A robust Workbench bakes in the operational must-haves:
- End-to-end observability and auditability
- Sandboxed execution with fallback and retry rules
- Circuit breakers and rate limiting
- Human-in-the-loop handoffs for high-risk decisions
With this approach, agents can call legacy APIs, parse logs, interact with SaaS, and loop in people where needed—minimizing the risks of unrestrained autonomy. The payoff is strategic control. In the OutSystems research, 95% of organizations plan to increase AI investment in the next year, and about two-thirds already see gains in software quality and developer productivity. But governance, security, and compliance top the worry list for 64% of executives, and 44% fear AI and tool sprawl will create fresh technical debt. A Workbench addresses both sides of that equation: it lets CIOs say “yes” to more use cases without unleashing chaos.
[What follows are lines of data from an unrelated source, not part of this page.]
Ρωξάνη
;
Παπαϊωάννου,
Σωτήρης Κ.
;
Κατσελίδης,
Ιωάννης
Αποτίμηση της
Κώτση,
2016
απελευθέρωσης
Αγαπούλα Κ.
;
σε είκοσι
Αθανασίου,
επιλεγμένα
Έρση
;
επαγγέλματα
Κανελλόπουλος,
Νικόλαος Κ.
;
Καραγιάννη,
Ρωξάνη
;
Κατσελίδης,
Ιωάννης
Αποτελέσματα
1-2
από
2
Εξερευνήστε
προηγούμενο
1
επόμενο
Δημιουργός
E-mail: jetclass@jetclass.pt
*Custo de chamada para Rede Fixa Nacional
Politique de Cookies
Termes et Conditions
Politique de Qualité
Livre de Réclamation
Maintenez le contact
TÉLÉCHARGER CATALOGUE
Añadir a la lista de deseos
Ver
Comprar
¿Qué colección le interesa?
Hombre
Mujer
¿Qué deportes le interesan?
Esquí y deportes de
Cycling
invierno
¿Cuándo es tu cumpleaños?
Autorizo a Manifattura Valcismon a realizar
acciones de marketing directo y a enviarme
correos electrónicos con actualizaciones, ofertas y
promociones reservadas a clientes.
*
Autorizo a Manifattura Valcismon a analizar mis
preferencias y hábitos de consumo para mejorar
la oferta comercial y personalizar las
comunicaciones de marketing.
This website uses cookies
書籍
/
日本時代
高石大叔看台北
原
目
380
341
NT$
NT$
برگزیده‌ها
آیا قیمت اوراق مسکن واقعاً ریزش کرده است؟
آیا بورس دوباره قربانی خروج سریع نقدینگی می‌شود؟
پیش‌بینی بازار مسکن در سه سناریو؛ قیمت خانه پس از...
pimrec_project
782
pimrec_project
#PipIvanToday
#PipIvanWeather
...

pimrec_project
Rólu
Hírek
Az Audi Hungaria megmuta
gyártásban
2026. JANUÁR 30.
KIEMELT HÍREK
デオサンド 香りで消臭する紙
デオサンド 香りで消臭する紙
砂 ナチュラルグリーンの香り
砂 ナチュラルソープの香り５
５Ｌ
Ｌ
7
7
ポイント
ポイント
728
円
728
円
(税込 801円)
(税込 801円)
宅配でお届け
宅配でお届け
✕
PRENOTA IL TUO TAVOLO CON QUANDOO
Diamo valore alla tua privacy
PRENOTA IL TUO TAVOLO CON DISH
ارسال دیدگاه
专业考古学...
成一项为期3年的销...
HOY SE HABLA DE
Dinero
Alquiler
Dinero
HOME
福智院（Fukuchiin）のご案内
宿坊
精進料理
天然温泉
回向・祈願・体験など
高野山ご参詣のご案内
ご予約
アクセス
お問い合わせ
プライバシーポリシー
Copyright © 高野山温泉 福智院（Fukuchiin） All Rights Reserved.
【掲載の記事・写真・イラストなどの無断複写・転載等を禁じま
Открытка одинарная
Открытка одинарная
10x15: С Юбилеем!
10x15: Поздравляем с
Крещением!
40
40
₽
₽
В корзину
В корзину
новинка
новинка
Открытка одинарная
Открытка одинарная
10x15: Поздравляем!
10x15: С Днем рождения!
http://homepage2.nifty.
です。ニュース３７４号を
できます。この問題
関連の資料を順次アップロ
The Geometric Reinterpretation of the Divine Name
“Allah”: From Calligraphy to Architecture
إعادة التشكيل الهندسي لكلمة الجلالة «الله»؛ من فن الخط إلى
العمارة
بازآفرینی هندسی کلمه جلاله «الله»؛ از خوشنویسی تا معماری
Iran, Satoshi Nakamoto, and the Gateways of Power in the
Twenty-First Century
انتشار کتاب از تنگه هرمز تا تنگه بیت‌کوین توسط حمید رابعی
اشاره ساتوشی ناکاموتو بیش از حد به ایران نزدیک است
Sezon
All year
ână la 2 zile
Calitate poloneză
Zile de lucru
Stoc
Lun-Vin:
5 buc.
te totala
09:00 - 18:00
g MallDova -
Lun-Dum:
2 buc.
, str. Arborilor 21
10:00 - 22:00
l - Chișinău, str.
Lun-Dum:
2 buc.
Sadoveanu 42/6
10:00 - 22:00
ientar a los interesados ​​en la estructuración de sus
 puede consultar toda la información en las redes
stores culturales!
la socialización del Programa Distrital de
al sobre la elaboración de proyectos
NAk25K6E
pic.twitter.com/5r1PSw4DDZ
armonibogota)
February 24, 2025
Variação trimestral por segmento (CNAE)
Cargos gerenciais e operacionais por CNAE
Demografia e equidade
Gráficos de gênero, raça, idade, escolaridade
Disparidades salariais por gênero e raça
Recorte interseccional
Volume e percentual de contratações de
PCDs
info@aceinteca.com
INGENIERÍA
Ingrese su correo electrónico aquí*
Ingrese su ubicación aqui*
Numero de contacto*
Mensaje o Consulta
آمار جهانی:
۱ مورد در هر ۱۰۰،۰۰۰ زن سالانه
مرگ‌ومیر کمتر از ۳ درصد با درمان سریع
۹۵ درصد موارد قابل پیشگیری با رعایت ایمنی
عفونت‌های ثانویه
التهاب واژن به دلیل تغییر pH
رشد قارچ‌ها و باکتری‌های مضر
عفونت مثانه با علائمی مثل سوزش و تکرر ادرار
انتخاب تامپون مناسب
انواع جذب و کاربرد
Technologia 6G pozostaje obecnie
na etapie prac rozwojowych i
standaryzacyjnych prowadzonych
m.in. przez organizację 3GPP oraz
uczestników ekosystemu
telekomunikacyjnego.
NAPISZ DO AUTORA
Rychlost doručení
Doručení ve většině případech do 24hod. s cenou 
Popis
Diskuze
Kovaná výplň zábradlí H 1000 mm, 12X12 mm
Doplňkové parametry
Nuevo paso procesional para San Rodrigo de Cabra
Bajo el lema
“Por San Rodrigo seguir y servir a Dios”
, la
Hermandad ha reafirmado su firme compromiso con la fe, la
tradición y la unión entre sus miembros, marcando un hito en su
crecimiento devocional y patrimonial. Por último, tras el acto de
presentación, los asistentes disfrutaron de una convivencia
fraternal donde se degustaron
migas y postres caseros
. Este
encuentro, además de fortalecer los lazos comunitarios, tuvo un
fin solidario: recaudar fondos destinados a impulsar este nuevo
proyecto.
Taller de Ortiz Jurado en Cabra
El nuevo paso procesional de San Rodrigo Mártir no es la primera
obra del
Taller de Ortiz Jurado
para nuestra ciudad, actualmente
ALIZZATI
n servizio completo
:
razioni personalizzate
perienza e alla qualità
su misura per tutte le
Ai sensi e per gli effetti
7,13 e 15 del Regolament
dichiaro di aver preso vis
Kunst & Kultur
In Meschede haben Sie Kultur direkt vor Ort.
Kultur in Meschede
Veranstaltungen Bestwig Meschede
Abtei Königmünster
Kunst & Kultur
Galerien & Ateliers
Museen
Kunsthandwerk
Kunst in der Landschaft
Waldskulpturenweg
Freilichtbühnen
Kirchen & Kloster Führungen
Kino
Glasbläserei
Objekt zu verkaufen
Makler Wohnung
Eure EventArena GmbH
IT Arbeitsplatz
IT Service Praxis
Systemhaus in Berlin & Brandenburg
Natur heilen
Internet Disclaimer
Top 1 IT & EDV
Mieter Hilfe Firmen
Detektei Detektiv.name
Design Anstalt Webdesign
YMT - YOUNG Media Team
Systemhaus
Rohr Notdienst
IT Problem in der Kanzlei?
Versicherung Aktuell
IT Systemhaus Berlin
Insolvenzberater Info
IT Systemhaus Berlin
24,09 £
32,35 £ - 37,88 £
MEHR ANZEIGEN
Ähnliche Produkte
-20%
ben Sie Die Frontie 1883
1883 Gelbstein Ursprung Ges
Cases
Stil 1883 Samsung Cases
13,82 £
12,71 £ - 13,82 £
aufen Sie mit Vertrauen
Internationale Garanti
Crucially, a unified AI development platform—built on the abstraction and governance foundations long proven in low-code—can simplify connections to legacy. It turns core capabilities into visual, governed components that agents can use, hiding complexity, enforcing policy by design, and making workflows reusable. That empowers developers—and increasingly, non-specialists—to assemble multi-step agentic flows without rewriting the underlying systems.
Agents as digital maintenance crews
There’s also a talent angle. Veteran mainframe and COBOL expertise is scarce and expensive, even as demand for change on legacy systems grows. Every modification can feel risky without the right skills at hand.
Agentic AI can rebalance the equation by acting as a digital maintenance crew. With the right platform and guardrails, agents can:
- Monitor system health and scan logs for anomalies
- Suggest patches and generate code diffs for human review
- Automate regression checks, configuration comparisons, and dependency updates
This isn’t about replacing experts; it’s about amplifying them. AI reduces dependence on scarce specialists by offloading analysis and routine work while preserving human oversight for critical decisions. It also expands who can contribute: junior developers in modern low-code environments, augmented by agents, can make safe, meaningful updates without a decade of COBOL experience—asking natural-language questions, proposing changes, and relying on built-in guardrails.
That aligns with workforce expectations: 69% of software executives expect AI to create new specialized roles, and 63% foresee significant reskilling within development teams. Augmentation, not substitution, is the sustainable path.
Two priorities, one strategy
For years, “modernize legacy” and “adopt AI” have competed for budget and attention. In reality, they’re inseparable. You won’t modernize the core fast enough without AI, and AI that ignores the core will deliver only surface-level wins.
Success in the agentic era won’t favor the companies with the fewest legacy systems, but those that make them work smarter. The goal isn’t to make legacy disappear overnight; it’s to make it composable—accessible through well-governed abstractions that agents can reason over and act upon.
The next chapter of digital transformation starts where the last one left off: with the systems that quietly run the business. Treat legacy as your most valuable dataset and rule engine, then give agents a safe, enterprise-grade way to learn from it and act on it. The AI winners will be the ones who turn yesterday’s code into tomorrow’s competitive advantage.